The Applicant's parents have lived in the U.S. since 1974. The Applicant's father, siblings and son are U.S. citizens and all live in the U.S. His father is unwelcome in Iran because of his army involvement in the previous government and would face possible death should he return to Iran. His mother does not work for the Iranian or any other foreign government, has never worked for any other foreign government or served in any foreign military. The security concerns engendered by the foreign citizenship of his mother are mitigated and MC 1 (10) applies. The Applicant's contact with his mother is an acceptable security risk. I find for the Applicant as to SOR subparagraph 2.a.

In reaching my conclusions I have also considered: the nature, extent, and seriousness of the conduct; the Applicant's age and maturity at the time of the conduct; the circumstances surrounding the conduct; the Applicant's voluntary and knowledgeable participation; the motivation for the conduct; the frequency and recency of the conduct; presence or absence of rehabilitation; potential for pressure, coercion, exploitation, or duress; and the probability that the circumstance or conduct will continue or recur in the future.

FORMAL FINDINGS

Formal Findings as required by Section 3., Paragraph 7., of Enclosure 1 of the Directive are hereby rendered as follows:

Paragraph 1Guideline C (Foreign Preference): FOR THE APPLICANT

Subparagraph 1.a.: For the Applicant

Subparagraph 1.b.: For the Applicant

Subparagraph 1.c.: For the Applicant

Subparagraph 1.d.: For the Applicant

Paragraph 2 Guideline B (Foreign Influence): FOR THE APPLICANT

Subparagraph 2.a.: For the Applicant

DECISION

In light of all the circumstances presented by the record in this case, it is clearly consistent with the national interest to grant or continue a security clearance for the Applicant.

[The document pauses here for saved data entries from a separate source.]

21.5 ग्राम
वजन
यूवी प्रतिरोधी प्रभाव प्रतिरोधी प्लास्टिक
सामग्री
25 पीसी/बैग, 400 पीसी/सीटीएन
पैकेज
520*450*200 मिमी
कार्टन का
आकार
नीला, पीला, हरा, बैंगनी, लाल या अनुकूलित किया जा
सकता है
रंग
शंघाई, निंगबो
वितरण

_____________________________

Claude R. Heiny

Administrative Judge

1. Required by Executive Order 10865, as amended and Department of Defense Directive 5220.6 (Directive), dated January 2, 1992 as amended.

2. All Iranian citizens are required to serve 18-24 months of National Service.

3. DC 1. The exercise of dual citizenship. E2.A3.1.2.1.

4. DC 2. Possession and/or use of a foreign passport. E2.A3.1.2.2.

5. MC 2. Indicators of possible foreign preference (e.g., foreign military service) occurred before obtaining United States citizenship. E2.A3.1.3.2.

6. MC 1. Dual citizenship is based solely on parents' citizenship or birth in a foreign country. E2.A3.1.3.1.

7. MC 3. Activity is sanctioned by the United States. E2.A3.1.3.3.

8. MC 4. Individual has expressed a willingness to renounce dual citizenship. E2.A3.1.3.4.

9. DC 1. An immediate family member, or a person to whom the individual has close ties of affection or obligation, is a citizen of, or resident or present in, a foreign country. E2.A2.1.2.1.

10. MC 1. A determination that the immediate family member(s), (spouse, father, mother, sons, daughters, brothers, sisters), cohabitant, or associate(s) in question are not agents of a foreign power or in a position to be exploited by a foreign power in a way that could force the individual to choose between loyalty to the person(s) involved and the United States. E2.A2.1.3.1.